A group of less experienced and newer auditors were selected to try out the new tool before it was rolled out department-wide.
If you’re not familiar with my ‘Quote of the Weak’ series, I described it briefly in About. For a list of posts in this series, see here. If you haven’t seen one of these posts before, it’s because I haven’t had one in a while…
When I heard this tool was coming, I wondered why we are lowering our tools to the level of some of our struggling auditors rather than raise our auditors’ skills to use our current tools, but that’s another topic entirely.
From what I heard, someone in senior management recommended the tool, so we are spending decent money to acquire it and roll it out. A recent rumor says that this tool is the silver bullet to help our newbie auditors. But I digress.
Anyway, this tool hides all the code behind buttons, so the person using it doesn’t know how it works (or whether it works), which doesn’t really matter, because the auditors using it won’t know the difference anyway. The name of the tool doesn’t matter, as several of this type exist in the market.
The auditors were asked to try the tool on live data that they were currently auditing. No specific instructions were given to them other than to “try it out and see what works”.
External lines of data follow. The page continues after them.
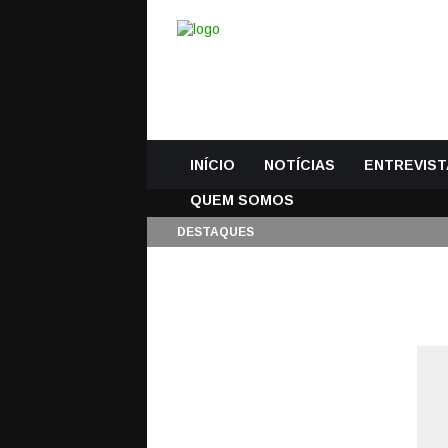
INÍCIO
NOTÍCIAS
ENTREVIST
QUEM SOMOS
DESTAQUES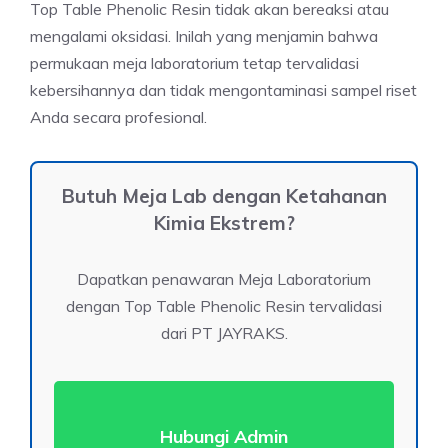
Top Table Phenolic Resin tidak akan bereaksi atau
mengalami oksidasi. Inilah yang menjamin bahwa
permukaan meja laboratorium tetap tervalidasi
kebersihannya dan tidak mengontaminasi sampel riset
Anda secara profesional.
Butuh Meja Lab dengan Ketahanan
Kimia Ekstrem?
Dapatkan penawaran Meja Laboratorium
dengan Top Table Phenolic Resin tervalidasi
dari PT JAYRAKS
.
Hubungi Admin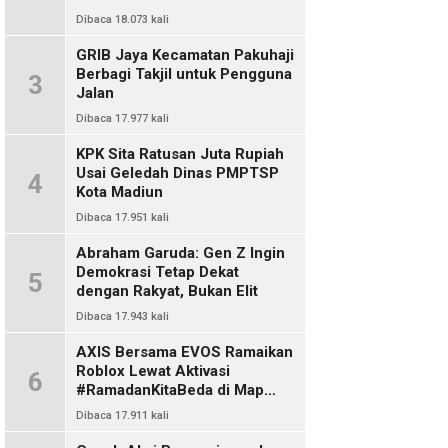
Dibaca 18.073 kali
GRIB Jaya Kecamatan Pakuhaji
Berbagi Takjil untuk Pengguna
3
Jalan
Dibaca 17.977 kali
KPK Sita Ratusan Juta Rupiah
Usai Geledah Dinas PMPTSP
4
Kota Madiun
Dibaca 17.951 kali
Abraham Garuda: Gen Z Ingin
Demokrasi Tetap Dekat
5
dengan Rakyat, Bukan Elit
Dibaca 17.943 kali
AXIS Bersama EVOS Ramaikan
Roblox Lewat Aktivasi
6
#RamadanKitaBeda di Map
Indo Chat
Dibaca 17.911 kali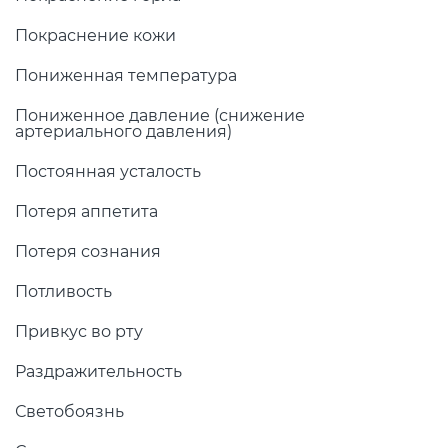
Покраснение кожи
Пониженная температура
Пониженное давление (снижение
артериального давления)
Постоянная усталость
Потеря аппетита
Потеря сознания
Потливость
Привкус во рту
Раздражительность
Светобоязнь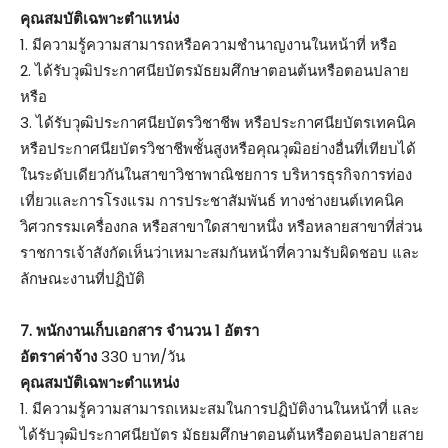
คุณสมบัติเฉพาะตำแหน่ง
1. มีความรู้ความสามารถหรือความชำนาญงานในหน้าที่ หรือ
2. ได้รับวุฒิประกาศนียบัตรมัธยมศึกษาตอนต้นหรือตอนปลาย
หรือ
3. ได้รับวุฒิประกาศนียบัตรวิชาชีพ หรือประกาศนียบัตรเทคนิค
หรือประกาศนียบัตรวิชาชีพชั้นสูงหรือคุณวุฒิอย่างอื่นที่เทียบได้
ในระดับเดียวกันในสาขาวิชาพาณิชยการ บริหารธุรกิจการท่อง
เที่ยวและการโรงแรม การประชาสัมพันธ์ ทางช่างยนต์เทคนิค
วิศวกรรมเครื่องกล หรือสาขาใดสาขาหนึ่ง หรือหลายสาขาที่ส่วน
ราชการเจ้าสังกัดเห็นว่าเหมาะสมกันหน้าที่ความรับผิดชอบ และ
ลักษณะงานที่ปฏิบัติ
7. พนักงานเก็บเอกสาร จำนวน 1 อัตรา
อัตราค่าจ้าง
330 บาท/วัน
คุณสมบัติเฉพาะตำแหน่ง
1. มีความรู้ความสามารถเหมะสมในการปฏิบัติงานในหน้าที่ และ
ได้รับวุฒิประกาศนียบัตร มัธยมศึกษาตอนต้นหรือตอนปลายสาย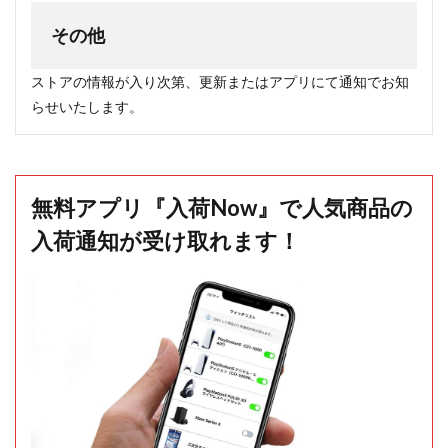
その他
ストアの情報が入り次第、更新またはアプリにて通知でお知
らせいたします。
無料アプリ『入荷Now』で人気商品の
入荷通知が受け取れます！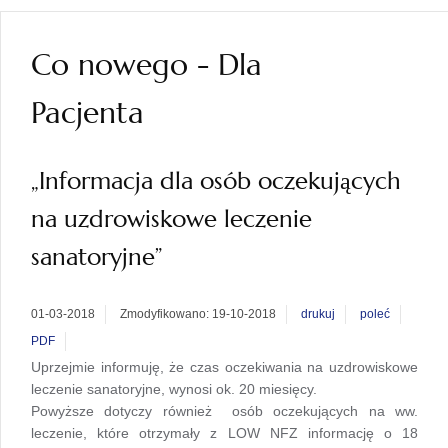
Co nowego - Dla
Pacjenta
„Informacja dla osób oczekujących
na uzdrowiskowe leczenie
sanatoryjne”
01-03-2018
Zmodyfikowano: 19-10-2018
drukuj
poleć
PDF
Uprzejmie informuję, że czas oczekiwania na uzdrowiskowe
leczenie sanatoryjne, wynosi ok. 20 miesięcy.
Powyższe dotyczy również osób oczekujących na ww.
leczenie, które otrzymały z LOW NFZ informację o 18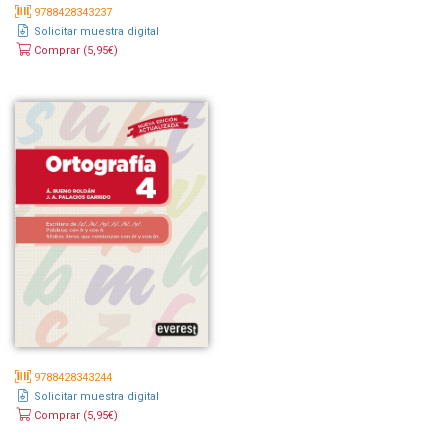
9788428343237
Solicitar muestra digital
Comprar (5,95€)
9788428343244
Solicitar muestra digital
Comprar (5,95€)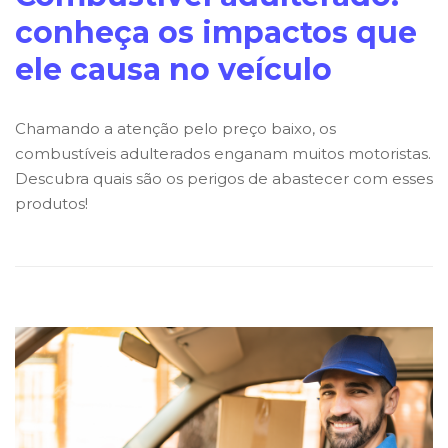
conheça os impactos que
ele causa no veículo
Chamando a atenção pelo preço baixo, os
combustíveis adulterados enganam muitos motoristas.
Descubra quais são os perigos de abastecer com esses
produtos!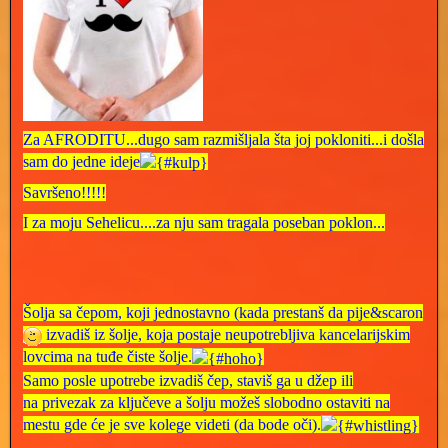
Za AFRODITU...dugo sam razmišljala šta joj pokloniti...i došla
sam do jedne ideje
Savršeno!!!!!
I za moju Sehelicu....za nju sam tragala poseban poklon...
Šolja sa čepom
, koji jednostavno (kada prestanš da pije&scaron
izvadiš iz
šolje
, koja postaje neupotrebljiva kancelarijskim
lovcima na tuđe čiste šolje.
Samo posle upotrebe izvadiš čep, staviš ga u džep ili
na
privezak za ključeve
a
šolju
možeš slobodno ostaviti na
mestu gde će je sve kolege videti (da bode oči).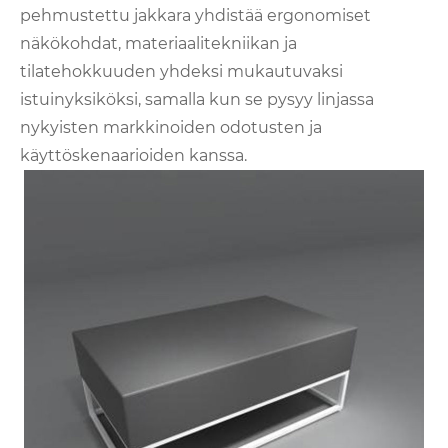
pehmustettu jakkara yhdistää ergonomiset
näkökohdat, materiaalitekniikan ja
tilatehokkuuden yhdeksi mukautuvaksi
istuinyksiköksi, samalla kun se pysyy linjassa
nykyisten markkinoiden odotusten ja
käyttöskenaarioiden kanssa.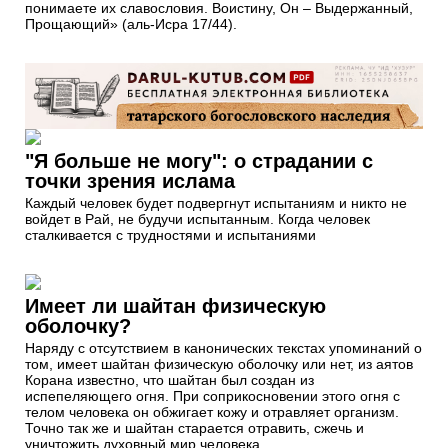
понимаете их славословия. Воистину, Он – Выдержанный,
Прощающий» (аль-Исра 17/44).
"Я больше не могу": о страдании с
точки зрения ислама
Каждый человек будет подвергнут испытаниям и никто не
войдет в Рай, не будучи испытанным. Когда человек
сталкивается с трудностями и испытаниями
Имеет ли шайтан физическую
оболочку?
Наряду с отсутствием в канонических текстах упоминаний о
том, имеет шайтан физическую оболочку или нет, из аятов
Корана известно, что шайтан был создан из
испепеляющего огня. При соприкосновении этого огня с
телом человека он обжигает кожу и отравляет организм.
Точно так же и шайтан старается отравить, сжечь и
уничтожить духовный мир человека.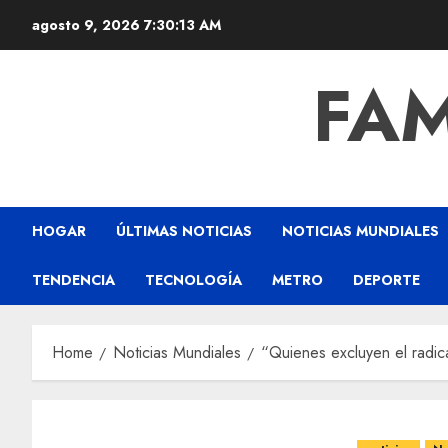
agosto 9, 2026
7:30:15 AM
FAM
HOGAR
ÚLTIMAS NOTICIAS
NOTICIAS MUNDIALES
TENDENCIA
TECNOLOGÍA
METRO
DEPORTE
Home
Noticias Mundiales
“Quienes excluyen el radic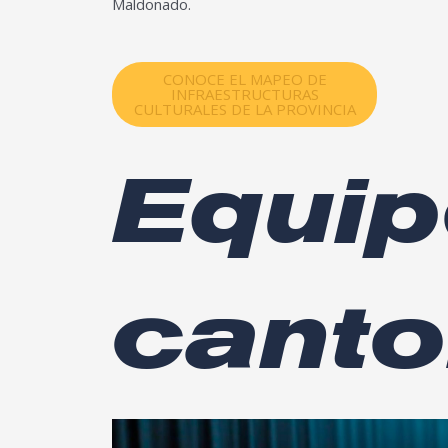
Maldonado.
CONOCE EL MAPEO DE
INFRAESTRUCTURAS
CULTURALES DE LA PROVINCIA
Equi
canto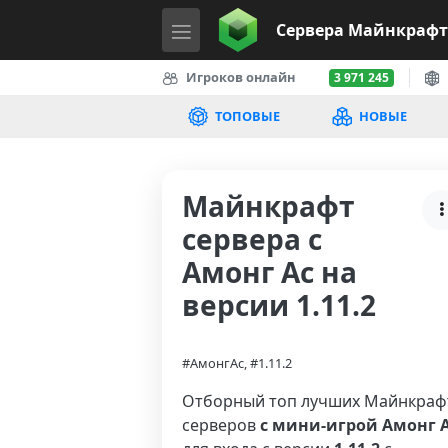
Сервера
Майнкрафт
Игроков онлайн
3 971 245
ТОПОВЫЕ
НОВЫЕ
Майнкрафт
сервера с
Амонг Ас на
версии 1.11.2
#АмонгАс, #1.11.2
Отборный топ лучших Майнкраф
серверов
с мини-игрой Амонг 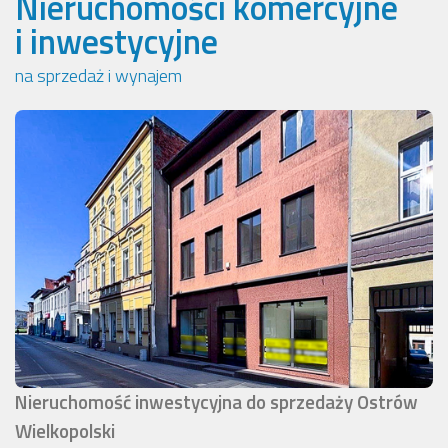
Nieruchomości komercyjne
i inwestycyjne
na sprzedaż i wynajem
Nieruchomość inwestycyjna do sprzedaży Ostrów
Wielkopolski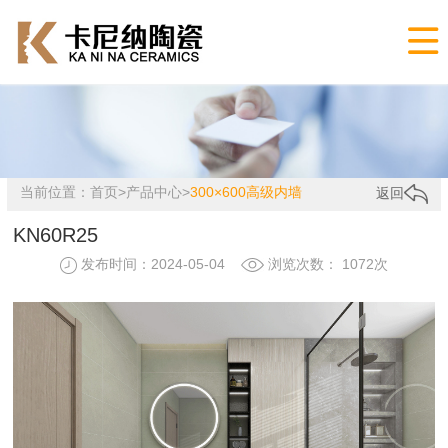

当前位置：
首页
>
产品中心
>
300×600高级内墙
返回
KN60R25
发布时间：2024-05-04
浏览次数： 1072次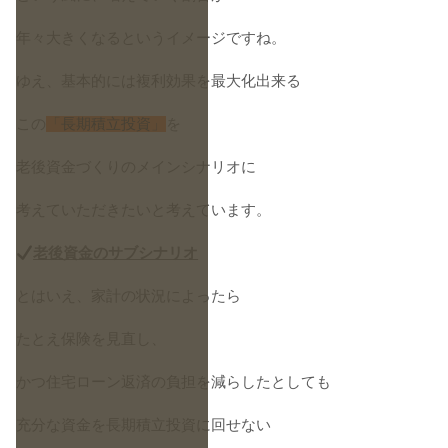
年々大きくなるというイメージですね。
ゆえ、基本的には複利効果を最大化出来る
この
「長期積立投資」
を
老後資金づくりのメインシナリオに
考えていただきたいと考えています。
老後資金のサブシナリオ
とはいえ、家計の状況によったら
たとえ保険を見直し、
かつ住宅ローン返済の負担を減らしたとしても
充分な資金を長期積立投資に回せない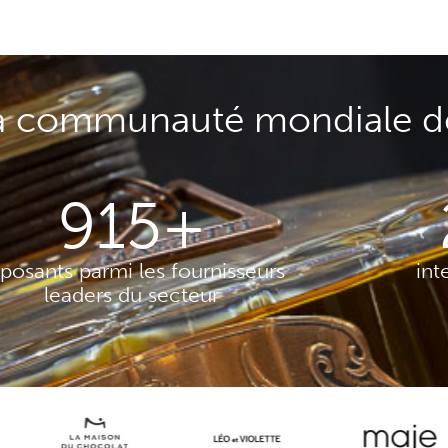
la communauté mondiale d
915
+
posants parmi les fournisseurs
int
leaders du secteur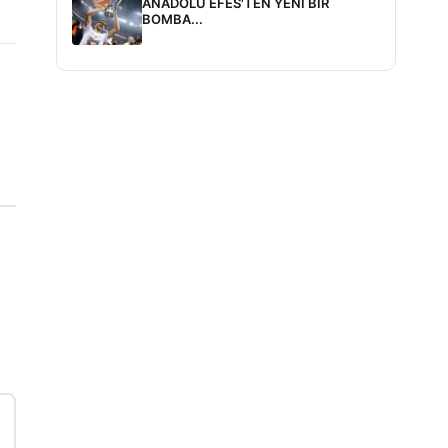
ANADOLU EFES'TEN YENİ BİR
BOMBA...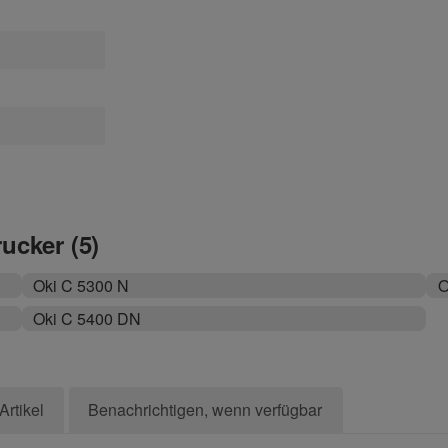
rucker (5)
Oki C 5300 N
O
Oki C 5400 DN
Artikel
Benachrichtigen, wenn verfügbar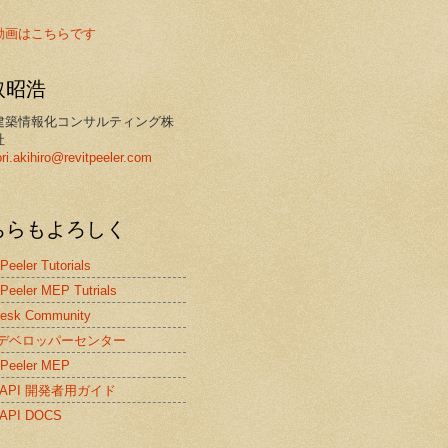
動画はこちらです
取昭浩
建築情報化コンサルティング株
社
ori.akihiro@revitpeeler.com
ちらもよろしく
 Peeler Tutorials
 Peeler MEP Tutrials
desk Community
itデベロッパーセンター
 Peeler MEP
it API 開発者用ガイド
t API DOCS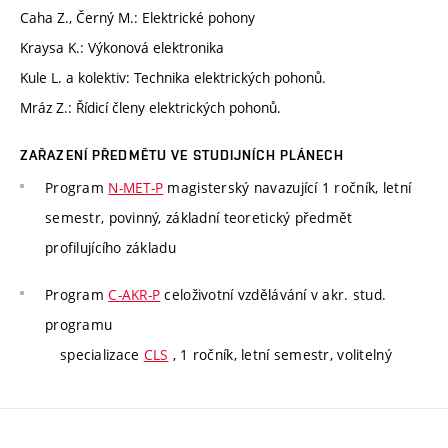
Caha Z., Černý M.: Elektrické pohony
Kraysa K.: Výkonová elektronika
Kule L. a kolektiv: Technika elektrických pohonů.
Mráz Z.: Řídicí členy elektrických pohonů.
ZAŘAZENÍ PŘEDMĚTU VE STUDIJNÍCH PLÁNECH
Program
N-MET-P
magisterský navazující 1 ročník, letní
semestr, povinný, základní teoretický předmět
profilujícího základu
Program
C-AKR-P
celoživotní vzdělávání v akr. stud.
programu
specializace
CLS
, 1 ročník, letní semestr, volitelný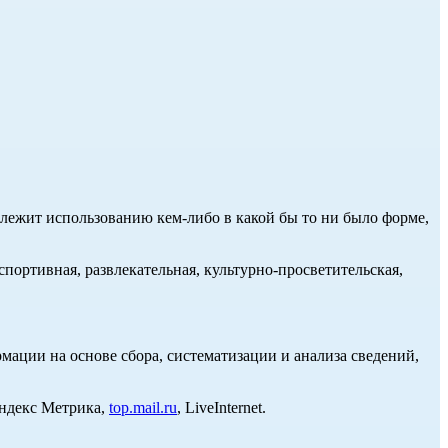
длежит использованию кем-либо в какой бы то ни было форме,
портивная, развлекательная, культурно-просветительская,
ции на основе сбора, систематизации и анализа сведений,
Яндекс Метрика,
top.mail.ru
, LiveInternet.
One team member (slightly more experienced that the rest, and with more common sense–let’s call him Sid) used the tool to redo some of the audit testing that he just completed. He tried most of the options, and in the end, he told audit management that he didn’t see the need for the tool as he could do all the analysis in our existing tools.
During the tool testing, Sid had watched the others in the group do sorts, filtering, sampling, and simple statistics. No joins, fuzzy lookups, or anything other than the simplest of commands.
After one auditor clicked a couple buttons and got immediate results, she said, “Wow, this tool totally eliminates the need for auditor judgment and critical thinking!”
In other words, said auditor no longer needed to understand the data, how fields in the data related to each other, what values are appropriate in some fields, but not others, etc.
She no longer needs to ponder what tests were most applicable to the audit objective and could be performed on the data at hand. No, just load the data and click a couple buttons! So how does she know which buttons to click so their magic appears?
If auditor judgement and critical thinking aren’t needed, then why is she needed? She needs a tool, but no judgment?
Before Sid could respond to auditor #1’s bizarre comment, something else happened. Another auditor ran the statistic command, which resulted in many highlighted fields indicating blank values, negative values, values of zero, summed values, and other items of interest.
“This is cool, but what do I do with this information?” auditor #2 asked, not realizing that he just contradicted auditor #1’s previous statement.
Auditor #1 leaned over and peered at auditor #2’s results, and remarked, “No clue.”
“And I can understand why,” Sid mumbled to himself as he sulked away, shaking his head.